◆ Input data ◆
----
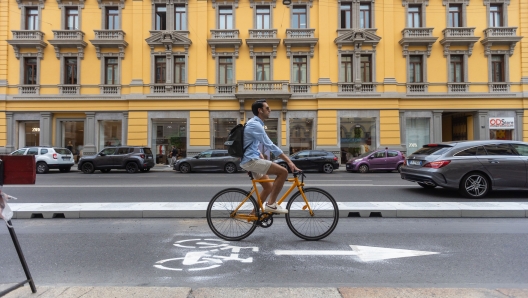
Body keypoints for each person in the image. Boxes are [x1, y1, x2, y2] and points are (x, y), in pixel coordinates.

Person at [240, 100, 301, 214]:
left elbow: (250, 143)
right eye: (267, 108)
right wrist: (289, 162)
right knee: (283, 172)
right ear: (260, 110)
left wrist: (259, 153)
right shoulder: (255, 124)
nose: (270, 110)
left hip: (251, 159)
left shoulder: (254, 123)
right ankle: (271, 204)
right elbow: (271, 145)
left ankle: (253, 215)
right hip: (251, 161)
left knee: (268, 187)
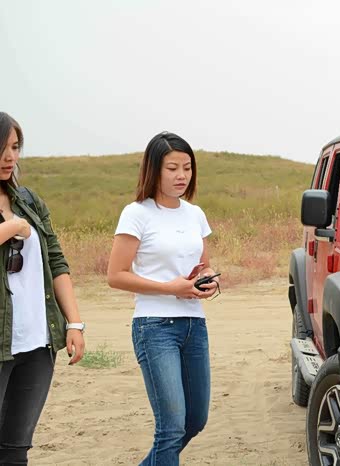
----
◆ Problem requirements ◆
What is needed is an exact repeat of every entry above, with the pictures left out.

◆ Your solution ◆
Body keypoints for each person in the image. Boxes are [x1, y1, x2, y2] and points are (x, y), in pixel coordinates.

Person at [240, 100, 301, 214]:
left elbow: (250, 143)
right eye: (267, 108)
right wrist: (289, 162)
right knee: (283, 172)
right ear: (260, 110)
left wrist: (259, 153)
right shoulder: (255, 124)
nose: (270, 110)
left hip: (251, 159)
left shoulder: (254, 123)
right ankle: (271, 204)
right elbow: (271, 145)
left ankle: (253, 215)
right hip: (251, 161)
left knee: (268, 187)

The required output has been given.